Building in Montreal, Canada

Montreal Tower (Tour de Montréal), formerly known as Olympic Tower (Tour olympique), is the tallest inclined structure in the world at 165 m, and the tenth tallest structure in Montreal, Canada. It forms part of the city's Olympic Stadium (Stade olympique) and Olympic Park (Parc Olympique).
The cables that open the stadium's retractable roof are suspended from the tower.

Originally scheduled to be completed in time for the 1976 Summer Olympics, the tower reached its final height and was officially opened in 1987. It was designed by architect Roger Taillibert and leans at an angle of 45°, much larger than that of the Leaning Tower of Pisa (less than 4°).

The building's observatory is accessed by an inclined elevator; it showcases the history of the stadium, and the Olympics overall, including Caitlyn Jenner's (at the time Bruce Jenner) decathlon win. The Tower overlooks the Olympic Village, the Biodome, the Botanical Gardens and Saputo Stadium. At the base of the tower is the Olympic Park Sports Centre, home to elite training facilities.

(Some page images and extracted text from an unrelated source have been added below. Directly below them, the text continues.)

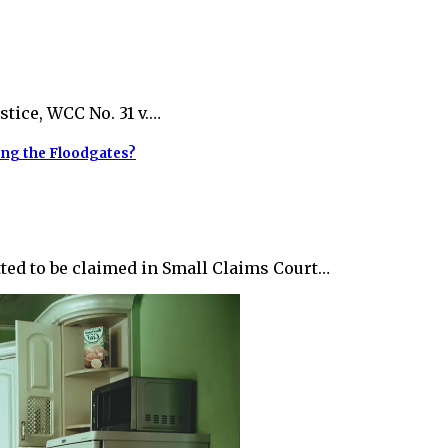
stice, WCC No. 31 v.…
ing the Floodgates?
ted to be claimed in Small Claims Court…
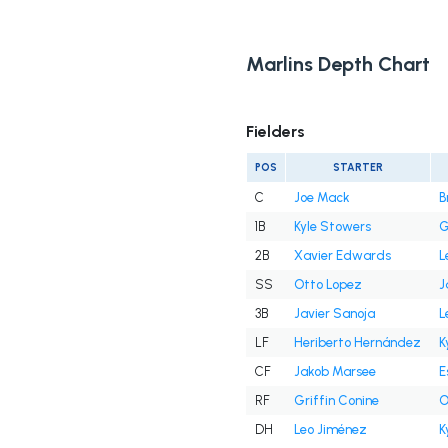
Marlins Depth Chart
Fielders
POS
STARTER
C
Joe Mack
B
1B
Kyle Stowers
G
2B
Xavier Edwards
L
SS
Otto Lopez
J
3B
Javier Sanoja
L
LF
Heriberto Hernández
K
CF
Jakob Marsee
E
RF
Griffin Conine
O
DH
Leo Jiménez
K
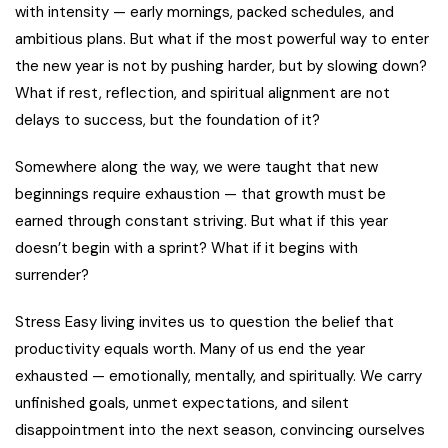
with intensity — early mornings, packed schedules, and
ambitious plans. But what if the most powerful way to enter
the new year is not by pushing harder, but by slowing down?
What if rest, reflection, and spiritual alignment are not
delays to success, but the foundation of it?
Somewhere along the way, we were taught that new
beginnings require exhaustion — that growth must be
earned through constant striving. But what if this year
doesn’t begin with a sprint? What if it begins with
surrender?
Stress Easy living invites us to question the belief that
productivity equals worth. Many of us end the year
exhausted — emotionally, mentally, and spiritually. We carry
unfinished goals, unmet expectations, and silent
disappointment into the next season, convincing ourselves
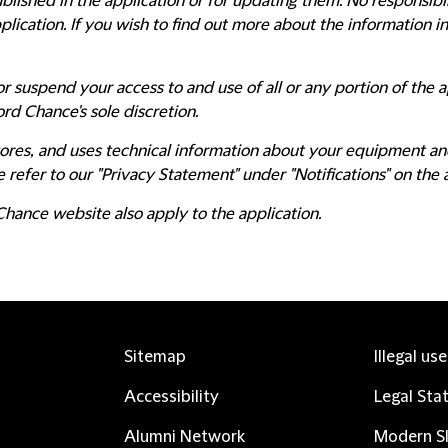
blished in the application or for updating them. No responsibili
lication. If you wish to find out more about the information i
r suspend your access to and use of all or any portion of the a
ord Chance's sole discretion.
 stores, and uses technical information about your equipment an
 refer to our "Privacy Statement" under "Notifications" on the 
Chance website also apply to the application.
Sitemap
Illegal us
Accessibility
Legal Sta
Alumni Network
Modern Sl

In 2014, the name of the tower was changed from Olympic Tower to Montreal Tower. Between 2015 and 2019, the Olympic Installations Board spent $200 million to convert the building into an office tower, designed by Provencher Roy which housed more than 1,000 Desjardins Group employees as of 2019. This reconstruction was selected as an Honour winner in Architect's 2022 Architecture & Interior Awards in the Architecture: Adaptive Reuse category.

As of 2025, the tower is closed as part of the Olympic Park's renovation, and is set to reopen in the fall of 2027.